- _What you have to do_
Please reproduce the data from the start down through the line containing "What is the sum of all начислено values?", swapping "pie chart" for "donut chart" and leaving everything else unchanged.

- _Data provided_
******

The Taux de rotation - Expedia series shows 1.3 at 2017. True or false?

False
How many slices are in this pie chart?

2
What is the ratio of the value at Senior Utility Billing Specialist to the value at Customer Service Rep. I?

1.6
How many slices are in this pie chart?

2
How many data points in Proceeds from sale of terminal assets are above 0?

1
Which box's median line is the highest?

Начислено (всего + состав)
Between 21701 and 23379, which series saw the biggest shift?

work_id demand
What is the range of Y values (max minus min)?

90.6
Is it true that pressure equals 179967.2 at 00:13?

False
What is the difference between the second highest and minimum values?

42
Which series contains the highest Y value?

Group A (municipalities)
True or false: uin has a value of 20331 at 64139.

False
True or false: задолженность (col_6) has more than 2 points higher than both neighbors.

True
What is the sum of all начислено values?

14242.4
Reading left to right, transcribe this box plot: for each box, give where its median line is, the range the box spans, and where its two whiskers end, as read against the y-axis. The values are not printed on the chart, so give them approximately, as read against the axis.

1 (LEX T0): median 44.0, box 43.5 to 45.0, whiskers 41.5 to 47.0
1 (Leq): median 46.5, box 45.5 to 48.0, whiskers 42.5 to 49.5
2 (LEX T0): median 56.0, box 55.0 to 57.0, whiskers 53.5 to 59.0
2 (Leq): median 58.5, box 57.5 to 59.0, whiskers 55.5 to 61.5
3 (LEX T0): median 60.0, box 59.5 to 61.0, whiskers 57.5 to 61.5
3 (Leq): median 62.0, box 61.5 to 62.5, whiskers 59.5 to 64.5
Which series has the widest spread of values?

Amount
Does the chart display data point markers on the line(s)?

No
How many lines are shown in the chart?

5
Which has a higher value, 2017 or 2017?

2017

******

- _Solution to the problem_
The Taux de rotation - Expedia series shows 1.3 at 2017. True or false?

False
How many slices are in this donut chart?

2
What is the ratio of the value at Senior Utility Billing Specialist to the value at Customer Service Rep. I?

1.6
How many slices are in this donut chart?

2
How many data points in Proceeds from sale of terminal assets are above 0?

1
Which box's median line is the highest?

Начислено (всего + состав)
Between 21701 and 23379, which series saw the biggest shift?

work_id demand
What is the range of Y values (max minus min)?

90.6
Is it true that pressure equals 179967.2 at 00:13?

False
What is the difference between the second highest and minimum values?

42
Which series contains the highest Y value?

Group A (municipalities)
True or false: uin has a value of 20331 at 64139.

False
True or false: задолженность (col_6) has more than 2 points higher than both neighbors.

True
What is the sum of all начислено values?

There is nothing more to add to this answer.